# Glock 19 locked up



## mueller (Feb 21, 2016)

Got a little range behind my house and took two mags out to shoot. Shot about 11 shots and then the gun locked up, the trigger was free could not rack the slide. Finally I gave the rear of slide a rap with the palm of my hand and it fired no probs. Ran another mag through the gun and no probs. Was using Winchester target ammo from WallyWorld. Anyone have this happen or an explanation.

Thanks
Mueller


----------



## pblanc (Mar 3, 2015)

I had something similar happen with my Beretta 92FS, a pistol which had functioned perfectly for years. In my case, the trigger would drop the hammer, but there was no ignition. I tried several hammer strikes with no effect, then attempted to eject the cartridge and the slide was locked up. It took a pretty good smack to release it. The round looked OK and was withing SAMMI specs for dimensions. The pistol had appeared to be in battery but there were no strikes visible on the primer, so I can only assume that the round jammed in the cylinder such that the pistol was very slightly out of battery. I was shooting Winchester 124gr NATO. Have had no issues with the pistol since.


----------



## DJ Niner (Oct 3, 2006)

mueller said:


> Got a little range behind my house and took two mags out to shoot. Shot about 11 shots and then the gun locked up, the trigger was free could not rack the slide. Finally I gave the rear of slide a rap with the palm of my hand and it fired no probs. Ran another mag through the gun and no probs. Was using Winchester target ammo from WallyWorld. Anyone have this happen or an explanation.


Most of the probable causes of this type of one-off stoppage are ammo-related. High primer, bullet seated out too far, case too long, dented case, damaged rim, rim too thin (causes the high primer during seating), case neck folded or bulged during bullet seating; any of these can cause a failure to fire due to the slide being slightly out-of-battery (not quite fully locked). Some would leave evidence on the fired case (folded case neck, or a too-long case, for instance); others would not (dented case, high bullet or primer, these would all be "corrected" by firing and leave no evidence).

It's a bigger pain in the butt, but if you really want to track down the cause, then you should stop, and do whatever is necessary to safely extract the loaded round from the chamber WITHOUT firing it, then inspect it closely (using calipers and/or the barrel from your disassembled pistol as a chamber gauge).

As ammo makers are pressed to hold down costs, it seems like "bad" factory ammo is getting much more common.

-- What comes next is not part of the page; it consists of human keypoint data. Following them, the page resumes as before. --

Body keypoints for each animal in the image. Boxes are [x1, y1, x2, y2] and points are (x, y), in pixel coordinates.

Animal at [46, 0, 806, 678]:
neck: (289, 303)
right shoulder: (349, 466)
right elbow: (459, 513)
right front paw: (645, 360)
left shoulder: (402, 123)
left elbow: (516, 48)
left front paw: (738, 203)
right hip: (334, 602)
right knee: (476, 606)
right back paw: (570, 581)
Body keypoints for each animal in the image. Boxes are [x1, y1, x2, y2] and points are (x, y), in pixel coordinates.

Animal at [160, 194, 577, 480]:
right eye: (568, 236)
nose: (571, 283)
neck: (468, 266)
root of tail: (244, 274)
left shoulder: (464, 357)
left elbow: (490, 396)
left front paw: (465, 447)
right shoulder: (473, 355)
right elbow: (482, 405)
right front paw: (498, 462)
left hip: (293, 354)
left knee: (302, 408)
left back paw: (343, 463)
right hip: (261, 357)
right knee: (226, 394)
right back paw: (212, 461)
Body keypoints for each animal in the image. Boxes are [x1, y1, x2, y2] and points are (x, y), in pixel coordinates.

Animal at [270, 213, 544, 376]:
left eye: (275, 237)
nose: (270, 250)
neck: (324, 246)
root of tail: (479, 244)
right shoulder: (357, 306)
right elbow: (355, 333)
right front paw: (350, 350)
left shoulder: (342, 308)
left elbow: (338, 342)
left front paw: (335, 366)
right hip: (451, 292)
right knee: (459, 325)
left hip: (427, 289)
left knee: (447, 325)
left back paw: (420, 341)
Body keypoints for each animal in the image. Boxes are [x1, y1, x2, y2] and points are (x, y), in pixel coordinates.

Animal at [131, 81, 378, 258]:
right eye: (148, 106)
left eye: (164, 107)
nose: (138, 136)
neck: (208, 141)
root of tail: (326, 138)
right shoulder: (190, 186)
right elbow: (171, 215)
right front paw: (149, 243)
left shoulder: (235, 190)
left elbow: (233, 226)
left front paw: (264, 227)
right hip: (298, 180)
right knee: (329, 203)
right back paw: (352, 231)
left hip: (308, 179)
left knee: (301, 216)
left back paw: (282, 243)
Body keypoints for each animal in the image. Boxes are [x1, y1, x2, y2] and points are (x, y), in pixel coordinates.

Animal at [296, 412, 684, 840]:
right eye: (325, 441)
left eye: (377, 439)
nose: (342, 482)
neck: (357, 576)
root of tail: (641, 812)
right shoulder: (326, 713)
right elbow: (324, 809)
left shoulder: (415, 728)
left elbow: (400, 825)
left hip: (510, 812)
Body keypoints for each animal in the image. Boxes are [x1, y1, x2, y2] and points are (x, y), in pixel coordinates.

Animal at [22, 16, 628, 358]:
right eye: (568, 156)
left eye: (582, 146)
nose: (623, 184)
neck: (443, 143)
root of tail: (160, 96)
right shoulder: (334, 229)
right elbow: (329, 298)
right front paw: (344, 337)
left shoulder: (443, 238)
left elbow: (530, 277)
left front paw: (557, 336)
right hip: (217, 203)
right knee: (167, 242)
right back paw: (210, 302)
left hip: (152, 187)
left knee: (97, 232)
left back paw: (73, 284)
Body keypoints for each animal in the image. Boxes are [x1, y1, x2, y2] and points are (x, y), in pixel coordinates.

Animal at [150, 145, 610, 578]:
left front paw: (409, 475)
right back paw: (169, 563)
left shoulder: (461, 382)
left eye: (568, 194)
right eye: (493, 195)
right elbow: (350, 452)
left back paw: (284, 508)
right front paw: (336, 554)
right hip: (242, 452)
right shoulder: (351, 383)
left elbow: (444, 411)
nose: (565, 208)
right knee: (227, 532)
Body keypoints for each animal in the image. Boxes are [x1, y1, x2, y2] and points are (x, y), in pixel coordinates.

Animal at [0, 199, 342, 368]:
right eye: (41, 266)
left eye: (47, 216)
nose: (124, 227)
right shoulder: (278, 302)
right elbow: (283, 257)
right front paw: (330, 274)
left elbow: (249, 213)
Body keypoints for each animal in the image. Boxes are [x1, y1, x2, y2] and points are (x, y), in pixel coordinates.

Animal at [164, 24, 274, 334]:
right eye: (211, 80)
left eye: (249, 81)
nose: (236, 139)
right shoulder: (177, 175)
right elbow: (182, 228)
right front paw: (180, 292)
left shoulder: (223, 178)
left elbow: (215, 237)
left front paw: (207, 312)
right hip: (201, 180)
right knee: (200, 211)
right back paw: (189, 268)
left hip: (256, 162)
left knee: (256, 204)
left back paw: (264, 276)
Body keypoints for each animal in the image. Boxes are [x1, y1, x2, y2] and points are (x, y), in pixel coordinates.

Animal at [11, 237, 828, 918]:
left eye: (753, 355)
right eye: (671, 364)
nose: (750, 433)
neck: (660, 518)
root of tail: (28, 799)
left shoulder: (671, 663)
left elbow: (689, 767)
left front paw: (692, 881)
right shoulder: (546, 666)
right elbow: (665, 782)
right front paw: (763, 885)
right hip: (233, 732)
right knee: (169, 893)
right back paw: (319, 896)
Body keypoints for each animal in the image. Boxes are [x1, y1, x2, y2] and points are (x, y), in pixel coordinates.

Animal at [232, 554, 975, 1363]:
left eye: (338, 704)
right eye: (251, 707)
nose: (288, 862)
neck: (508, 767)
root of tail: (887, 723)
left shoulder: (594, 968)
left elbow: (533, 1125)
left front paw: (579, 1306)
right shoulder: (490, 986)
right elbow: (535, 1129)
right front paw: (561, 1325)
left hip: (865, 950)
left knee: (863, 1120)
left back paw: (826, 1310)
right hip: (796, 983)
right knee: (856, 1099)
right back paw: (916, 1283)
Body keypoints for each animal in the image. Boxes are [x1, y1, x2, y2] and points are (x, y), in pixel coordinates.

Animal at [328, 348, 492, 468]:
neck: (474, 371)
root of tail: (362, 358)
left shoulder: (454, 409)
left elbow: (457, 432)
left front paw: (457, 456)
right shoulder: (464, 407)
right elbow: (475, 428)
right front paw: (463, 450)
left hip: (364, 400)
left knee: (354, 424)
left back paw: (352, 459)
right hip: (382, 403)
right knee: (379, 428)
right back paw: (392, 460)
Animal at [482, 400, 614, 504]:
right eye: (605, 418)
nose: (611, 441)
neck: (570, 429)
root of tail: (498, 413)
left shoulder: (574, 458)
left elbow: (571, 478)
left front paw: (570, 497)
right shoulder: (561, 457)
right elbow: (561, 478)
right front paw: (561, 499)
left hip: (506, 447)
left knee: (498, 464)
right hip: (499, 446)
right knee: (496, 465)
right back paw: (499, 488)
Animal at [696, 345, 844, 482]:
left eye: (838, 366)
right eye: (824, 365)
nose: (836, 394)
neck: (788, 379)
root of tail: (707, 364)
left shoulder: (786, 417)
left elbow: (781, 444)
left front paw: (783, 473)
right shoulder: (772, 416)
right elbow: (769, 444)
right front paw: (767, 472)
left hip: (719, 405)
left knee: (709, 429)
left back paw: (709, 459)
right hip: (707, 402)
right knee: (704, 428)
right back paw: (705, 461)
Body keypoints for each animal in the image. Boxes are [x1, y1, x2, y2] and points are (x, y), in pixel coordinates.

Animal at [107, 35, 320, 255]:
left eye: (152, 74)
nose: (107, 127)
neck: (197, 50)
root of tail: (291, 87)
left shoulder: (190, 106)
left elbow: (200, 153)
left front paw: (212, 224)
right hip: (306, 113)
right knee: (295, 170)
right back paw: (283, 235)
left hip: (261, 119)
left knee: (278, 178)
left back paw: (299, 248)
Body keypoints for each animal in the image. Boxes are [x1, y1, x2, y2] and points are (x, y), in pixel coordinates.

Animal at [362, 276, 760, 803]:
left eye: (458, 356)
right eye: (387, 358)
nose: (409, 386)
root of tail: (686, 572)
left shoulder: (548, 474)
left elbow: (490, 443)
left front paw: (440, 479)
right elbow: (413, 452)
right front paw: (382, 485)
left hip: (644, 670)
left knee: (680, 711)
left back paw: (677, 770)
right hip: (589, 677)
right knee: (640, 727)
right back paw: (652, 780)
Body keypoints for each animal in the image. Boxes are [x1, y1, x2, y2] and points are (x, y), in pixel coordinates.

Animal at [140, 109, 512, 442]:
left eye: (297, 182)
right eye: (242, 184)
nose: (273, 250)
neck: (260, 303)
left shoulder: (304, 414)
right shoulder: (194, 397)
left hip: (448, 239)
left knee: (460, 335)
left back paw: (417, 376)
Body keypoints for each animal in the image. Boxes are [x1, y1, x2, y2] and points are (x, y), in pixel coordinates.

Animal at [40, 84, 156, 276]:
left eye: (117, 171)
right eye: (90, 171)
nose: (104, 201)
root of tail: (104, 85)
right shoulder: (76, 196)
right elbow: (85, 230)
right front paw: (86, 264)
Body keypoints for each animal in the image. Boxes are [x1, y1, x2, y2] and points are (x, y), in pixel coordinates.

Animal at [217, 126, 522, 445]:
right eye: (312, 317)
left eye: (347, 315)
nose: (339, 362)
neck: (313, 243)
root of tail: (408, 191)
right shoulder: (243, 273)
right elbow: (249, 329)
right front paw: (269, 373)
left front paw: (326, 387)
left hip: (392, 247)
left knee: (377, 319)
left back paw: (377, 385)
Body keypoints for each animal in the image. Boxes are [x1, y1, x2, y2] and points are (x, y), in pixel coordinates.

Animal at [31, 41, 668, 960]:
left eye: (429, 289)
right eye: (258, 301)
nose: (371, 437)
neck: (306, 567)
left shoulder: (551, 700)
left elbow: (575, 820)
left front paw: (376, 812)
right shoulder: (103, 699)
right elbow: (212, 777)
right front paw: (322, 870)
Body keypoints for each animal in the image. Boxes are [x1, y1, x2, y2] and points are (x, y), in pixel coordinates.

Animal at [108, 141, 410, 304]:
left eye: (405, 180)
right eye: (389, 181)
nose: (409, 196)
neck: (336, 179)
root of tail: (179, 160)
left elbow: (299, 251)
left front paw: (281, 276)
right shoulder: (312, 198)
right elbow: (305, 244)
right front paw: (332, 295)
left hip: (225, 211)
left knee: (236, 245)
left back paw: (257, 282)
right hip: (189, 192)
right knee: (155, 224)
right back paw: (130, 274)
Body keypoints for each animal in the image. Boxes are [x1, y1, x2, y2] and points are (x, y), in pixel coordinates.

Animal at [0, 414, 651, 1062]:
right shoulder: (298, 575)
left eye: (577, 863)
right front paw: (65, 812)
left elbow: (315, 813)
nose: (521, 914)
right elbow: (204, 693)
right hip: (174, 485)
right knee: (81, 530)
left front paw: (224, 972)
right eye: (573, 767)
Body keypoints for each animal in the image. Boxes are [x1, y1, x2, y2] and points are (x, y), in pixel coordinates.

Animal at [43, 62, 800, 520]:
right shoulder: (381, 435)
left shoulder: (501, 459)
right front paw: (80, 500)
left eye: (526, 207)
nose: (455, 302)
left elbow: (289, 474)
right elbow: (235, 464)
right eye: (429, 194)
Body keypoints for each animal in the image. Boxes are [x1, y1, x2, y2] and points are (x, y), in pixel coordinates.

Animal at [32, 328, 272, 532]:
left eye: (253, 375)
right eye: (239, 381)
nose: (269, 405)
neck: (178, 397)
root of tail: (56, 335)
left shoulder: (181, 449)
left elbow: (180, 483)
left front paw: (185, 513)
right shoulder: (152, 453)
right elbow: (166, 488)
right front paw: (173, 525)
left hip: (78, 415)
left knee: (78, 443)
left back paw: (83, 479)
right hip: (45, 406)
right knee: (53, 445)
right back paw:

It used to be that a heavy shooter would go years, if not decades between seeing a "bad" round of factory ammo; now I see "bad" rounds a couple times a year, either in my guns or someone else's at the range.


----------



## TAPnRACK (Jan 30, 2013)

^ This... I had a student experience 2 of these this week. Pain in the butt to fix, couldn't be bumped into battery... had to rip the slide back to eject the rounds. Takes quite a bit of strength to get the slide back. Both rounds had bulging at the top of the casing (neck).

Great explanation DJ.


----------



## DJ Niner (Oct 3, 2006)

4-5 years ago, I put up a discussion thread about faulty factory ammo, with some photos of same. The above discussion reminded me of the old thread, and here is a link to it if you want to see some photographic examples of "bad" factory ammo:

Link>>> http://www.handgunforum.net/home-de...factory-ammunition-check-your-ammo-folks.html

Take a moment to roll each round of ammunition in your hand and carefully/thoughtfully look at it before loading it into a magazine, cylinder, or chamber. There are some defects you can't catch no matter HOW hard you study each round, but many defects are easy to see, if you just make it a habit to look for ammo problems during loading or mag-filling.


----------